(Text extracted from each page)
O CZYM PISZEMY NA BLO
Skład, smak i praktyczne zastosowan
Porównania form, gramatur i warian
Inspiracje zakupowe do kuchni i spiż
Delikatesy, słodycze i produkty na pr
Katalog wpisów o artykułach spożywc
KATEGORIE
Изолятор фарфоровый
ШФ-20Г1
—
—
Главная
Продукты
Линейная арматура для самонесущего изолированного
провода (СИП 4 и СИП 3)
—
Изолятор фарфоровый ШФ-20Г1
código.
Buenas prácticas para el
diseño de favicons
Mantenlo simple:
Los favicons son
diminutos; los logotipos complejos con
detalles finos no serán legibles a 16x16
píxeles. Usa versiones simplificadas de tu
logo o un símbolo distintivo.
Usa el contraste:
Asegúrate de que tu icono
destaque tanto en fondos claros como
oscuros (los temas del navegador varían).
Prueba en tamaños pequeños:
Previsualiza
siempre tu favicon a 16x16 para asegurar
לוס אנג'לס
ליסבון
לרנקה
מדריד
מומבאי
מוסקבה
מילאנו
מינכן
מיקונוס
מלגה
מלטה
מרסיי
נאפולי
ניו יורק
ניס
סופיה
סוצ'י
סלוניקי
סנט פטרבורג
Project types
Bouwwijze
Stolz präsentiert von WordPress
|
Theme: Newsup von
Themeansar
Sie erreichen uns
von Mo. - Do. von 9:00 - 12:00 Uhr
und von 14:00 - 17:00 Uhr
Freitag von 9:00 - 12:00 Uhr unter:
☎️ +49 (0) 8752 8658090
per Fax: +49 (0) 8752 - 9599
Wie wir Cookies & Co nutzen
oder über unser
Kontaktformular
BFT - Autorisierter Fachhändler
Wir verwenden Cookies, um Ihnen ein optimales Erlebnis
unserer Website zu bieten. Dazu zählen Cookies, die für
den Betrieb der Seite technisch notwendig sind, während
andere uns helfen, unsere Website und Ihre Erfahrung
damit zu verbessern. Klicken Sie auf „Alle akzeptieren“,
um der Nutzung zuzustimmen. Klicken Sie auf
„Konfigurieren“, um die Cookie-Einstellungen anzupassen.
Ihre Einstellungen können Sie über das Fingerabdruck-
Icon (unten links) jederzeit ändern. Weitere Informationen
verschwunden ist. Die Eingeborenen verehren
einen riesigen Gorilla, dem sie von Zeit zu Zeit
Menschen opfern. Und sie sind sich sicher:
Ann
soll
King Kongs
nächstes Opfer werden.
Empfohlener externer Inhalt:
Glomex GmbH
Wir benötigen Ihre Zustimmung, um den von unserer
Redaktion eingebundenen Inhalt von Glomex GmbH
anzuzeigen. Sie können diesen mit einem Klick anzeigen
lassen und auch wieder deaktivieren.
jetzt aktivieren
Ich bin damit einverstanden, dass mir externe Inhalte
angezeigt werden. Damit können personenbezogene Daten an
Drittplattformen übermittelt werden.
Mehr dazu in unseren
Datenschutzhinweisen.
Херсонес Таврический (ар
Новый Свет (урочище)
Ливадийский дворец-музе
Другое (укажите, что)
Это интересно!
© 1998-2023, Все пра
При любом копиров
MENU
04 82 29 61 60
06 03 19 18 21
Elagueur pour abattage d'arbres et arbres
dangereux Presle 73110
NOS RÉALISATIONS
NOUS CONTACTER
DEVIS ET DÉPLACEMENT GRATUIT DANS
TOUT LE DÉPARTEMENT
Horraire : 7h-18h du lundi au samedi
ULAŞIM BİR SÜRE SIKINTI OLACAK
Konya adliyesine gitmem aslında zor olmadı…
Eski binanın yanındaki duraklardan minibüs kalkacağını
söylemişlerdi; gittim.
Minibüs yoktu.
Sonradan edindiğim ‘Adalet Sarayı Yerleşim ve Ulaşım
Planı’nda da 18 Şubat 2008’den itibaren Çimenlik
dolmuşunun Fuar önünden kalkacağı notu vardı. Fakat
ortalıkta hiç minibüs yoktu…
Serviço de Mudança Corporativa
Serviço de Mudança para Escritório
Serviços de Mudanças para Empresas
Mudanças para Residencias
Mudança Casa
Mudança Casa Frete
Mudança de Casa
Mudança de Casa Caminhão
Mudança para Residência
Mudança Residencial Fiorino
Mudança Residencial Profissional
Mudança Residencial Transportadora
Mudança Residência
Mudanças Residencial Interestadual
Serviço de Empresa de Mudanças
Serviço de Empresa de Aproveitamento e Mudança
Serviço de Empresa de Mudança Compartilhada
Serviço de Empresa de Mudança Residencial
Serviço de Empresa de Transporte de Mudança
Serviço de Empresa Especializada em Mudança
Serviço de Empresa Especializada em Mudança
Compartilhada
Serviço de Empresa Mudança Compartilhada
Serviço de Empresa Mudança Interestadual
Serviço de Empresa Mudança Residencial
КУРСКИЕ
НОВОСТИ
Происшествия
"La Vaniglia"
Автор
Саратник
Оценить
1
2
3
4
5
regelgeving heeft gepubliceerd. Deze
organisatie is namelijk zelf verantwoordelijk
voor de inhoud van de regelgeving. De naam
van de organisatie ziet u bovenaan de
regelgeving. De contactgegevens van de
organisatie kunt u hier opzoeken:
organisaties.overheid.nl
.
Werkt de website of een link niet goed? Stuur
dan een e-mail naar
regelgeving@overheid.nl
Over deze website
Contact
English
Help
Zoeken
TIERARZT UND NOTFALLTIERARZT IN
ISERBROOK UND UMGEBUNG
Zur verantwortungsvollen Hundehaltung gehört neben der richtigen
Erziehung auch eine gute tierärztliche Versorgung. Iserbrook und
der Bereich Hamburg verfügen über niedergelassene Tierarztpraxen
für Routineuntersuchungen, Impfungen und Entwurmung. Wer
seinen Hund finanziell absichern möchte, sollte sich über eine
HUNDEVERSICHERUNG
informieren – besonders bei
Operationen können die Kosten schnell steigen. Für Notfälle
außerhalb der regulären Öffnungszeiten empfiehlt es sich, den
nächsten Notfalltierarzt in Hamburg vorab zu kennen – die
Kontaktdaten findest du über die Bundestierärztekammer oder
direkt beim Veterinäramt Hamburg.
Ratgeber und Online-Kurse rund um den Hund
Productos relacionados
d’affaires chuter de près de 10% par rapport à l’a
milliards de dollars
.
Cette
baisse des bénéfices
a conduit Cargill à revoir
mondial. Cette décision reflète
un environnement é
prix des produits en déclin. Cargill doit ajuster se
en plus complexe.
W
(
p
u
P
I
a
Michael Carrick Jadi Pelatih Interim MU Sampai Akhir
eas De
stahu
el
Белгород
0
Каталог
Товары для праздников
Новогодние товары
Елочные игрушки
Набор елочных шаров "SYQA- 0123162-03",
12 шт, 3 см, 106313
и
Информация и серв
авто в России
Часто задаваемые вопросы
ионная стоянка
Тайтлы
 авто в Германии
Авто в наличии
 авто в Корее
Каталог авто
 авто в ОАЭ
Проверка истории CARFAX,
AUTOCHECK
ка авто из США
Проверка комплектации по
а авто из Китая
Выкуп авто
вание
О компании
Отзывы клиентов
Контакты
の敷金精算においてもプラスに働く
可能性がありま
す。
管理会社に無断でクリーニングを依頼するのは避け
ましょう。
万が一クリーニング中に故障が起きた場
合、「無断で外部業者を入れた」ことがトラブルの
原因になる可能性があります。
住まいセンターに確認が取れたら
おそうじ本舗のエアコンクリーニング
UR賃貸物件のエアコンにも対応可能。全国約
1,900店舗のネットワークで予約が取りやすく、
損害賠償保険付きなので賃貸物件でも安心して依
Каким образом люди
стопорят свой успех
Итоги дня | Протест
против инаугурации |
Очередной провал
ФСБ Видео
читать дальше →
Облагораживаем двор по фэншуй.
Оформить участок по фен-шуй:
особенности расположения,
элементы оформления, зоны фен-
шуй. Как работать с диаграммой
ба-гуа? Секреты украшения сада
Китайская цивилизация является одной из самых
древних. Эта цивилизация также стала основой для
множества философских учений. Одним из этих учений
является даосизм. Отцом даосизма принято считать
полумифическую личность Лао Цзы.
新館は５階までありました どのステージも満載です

What the task requires -
Copy out the material from its very first line through the line that contains "siempre tu favicon a 16x16 para asegurar", reproducing each line unchanged.

Finished task -
O CZYM PISZEMY NA BLO
Skład, smak i praktyczne zastosowan
Porównania form, gramatur i warian
Inspiracje zakupowe do kuchni i spiż
Delikatesy, słodycze i produkty na pr
Katalog wpisów o artykułach spożywc
KATEGORIE
Изолятор фарфоровый
ШФ-20Г1
—
—
Главная
Продукты
Линейная арматура для самонесущего изолированного
провода (СИП 4 и СИП 3)
—
Изолятор фарфоровый ШФ-20Г1
código.
Buenas prácticas para el
diseño de favicons
Mantenlo simple:
Los favicons son
diminutos; los logotipos complejos con
detalles finos no serán legibles a 16x16
píxeles. Usa versiones simplificadas de tu
logo o un símbolo distintivo.
Usa el contraste:
Asegúrate de que tu icono
destaque tanto en fondos claros como
oscuros (los temas del navegador varían).
Prueba en tamaños pequeños:
Previsualiza
siempre tu favicon a 16x16 para asegurar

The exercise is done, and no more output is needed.